4 trendy, którymi jestem zmęczona, i co proponuję w zamian.
Są takie mody, które czasami zakorzeniają się za bardzo. Pewne formy, kolory, pomysły pojawiają się tak często, że tracą na atrakcyjności. Podobnie jest w świecie fashion, jak wszyscy zaczynają chodzić w tym samym modelu kurtki czy torebki, to znaczy, że społeczeństwo, ulica zaakceptowała kierunek, coraz chętniej wybiera właśnie te projekty, a projektanci już proponują kolejne rozwiązania. W świecie wnętrz oczywiście to zjawisko nie jest takie dynamiczne, ale po kilku sezonach, nawet najpiękniejszy kolor czy wzór może się opatrzyć. A zatem, które elementy stały się już zbyt popularne i czym je można zastąpić?
1.Wszechobecna biel. Białe ściany, białe meble z kilkoma czarnymi akcentami, często trójkątami, iksami czy typografią. To już tak powszechne rozwiązania, że wielu, nawet zagorzałych fanów monochromatycznych, ascetycznych wnętrz otwiera się na kolor. Ja zrobiłam to już kilka lat temu i nie żałuję. Teraz masz ku temu najlepszą okazję bo podobnie jak w świecie mody tak i we wnętrzach najbardziej modny kolor to czerwień!
Zdjęcie z prawej pokazuje, że ja też kilka lat temu uległam bieli z czarnymi akcentami :)
2.Chevron i marokańska koniczyna. Strasznie rozprzestrzeniły się w naszych domach. Czyżby ktoś je zameldował bez prawa wypowiedzenia lokalu? Mam nadzieję, że nie. Dla tych co kochają wzory, szczególnie na dywanach mam kilka innych propozycji. Co Ty na to?
patchwork ze skóry, Komfort
3D, czyli połączenie tkanego na płasko z długim włosiem, Komfort
vintage, Carpets&more
płaskotkane, ręcznie drukowane z kolekcji EcoEtno, Belldeco
3.Biała cegła na ścianach. Jeśli to cegła, oryginalna, prawdziwa, bo masz szczęście mieszkać w starej kamienicy czy w lofcie to super, odczepiam się. Jednak jeśli to mistyfikacja, ceramika, czy inny substytut naniesiony na ścianę telewizyjną w salonie, to może warto rozważyć bardziej oryginalną dekorację ściany? Sama przezywałam fascynację industrialną cegłą. Tapetę z takim właśnie printem miałam w sypialni. Zdążyłam się już znudzić tą dekoracją i obecnie moja sypialnia jest pomalowana na szałwiowy odcień zieleni, troszkę przygaszony, dość elegancki ale nie intensywny, nie męczący. Nieszablonowy kolor, a nawet pomysł na pomalowanie ściany, czy tapeta może być lepszym rozwiązaniem.
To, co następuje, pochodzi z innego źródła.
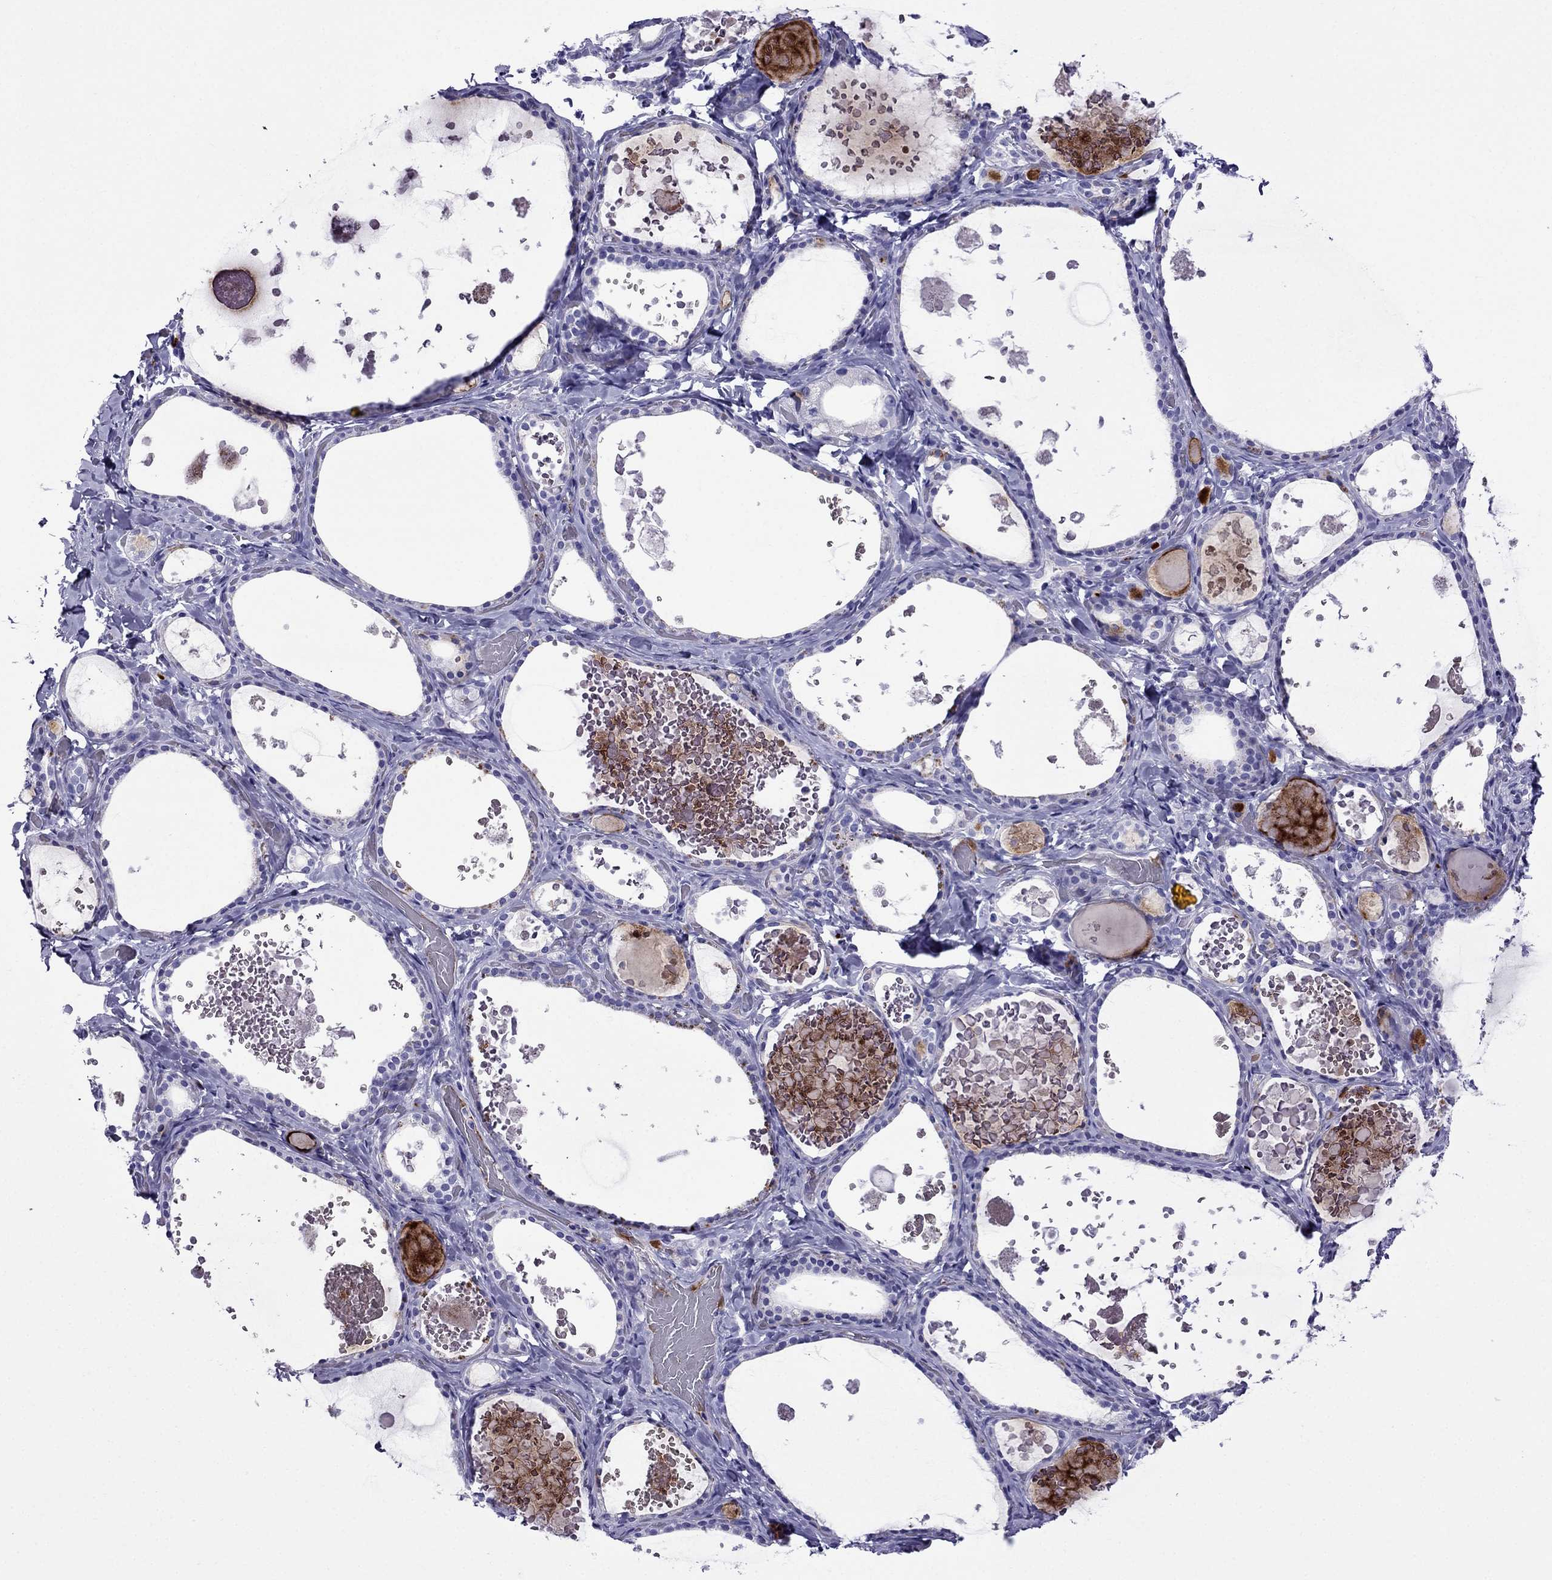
{"staining": {"intensity": "weak", "quantity": "<25%", "location": "cytoplasmic/membranous"}, "tissue": "thyroid gland", "cell_type": "Glandular cells", "image_type": "normal", "snomed": [{"axis": "morphology", "description": "Normal tissue, NOS"}, {"axis": "topography", "description": "Thyroid gland"}], "caption": "The image shows no significant staining in glandular cells of thyroid gland.", "gene": "CRYBA1", "patient": {"sex": "female", "age": 56}}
4.Makarony w oknie. Tak, wciąż widuje je na zdjęciach wnętrz. Rozumiem, że są kompromisem pomiędzy brakiem firany, a jej posiadaniem. Niby chcesz wpuścić jak najwięcej światła, ale nie zachęcać gapiów do zaglądania w okna. Może bardziej eleganckie byłyby lniane, subtelne i na wpół transparentne zasłony?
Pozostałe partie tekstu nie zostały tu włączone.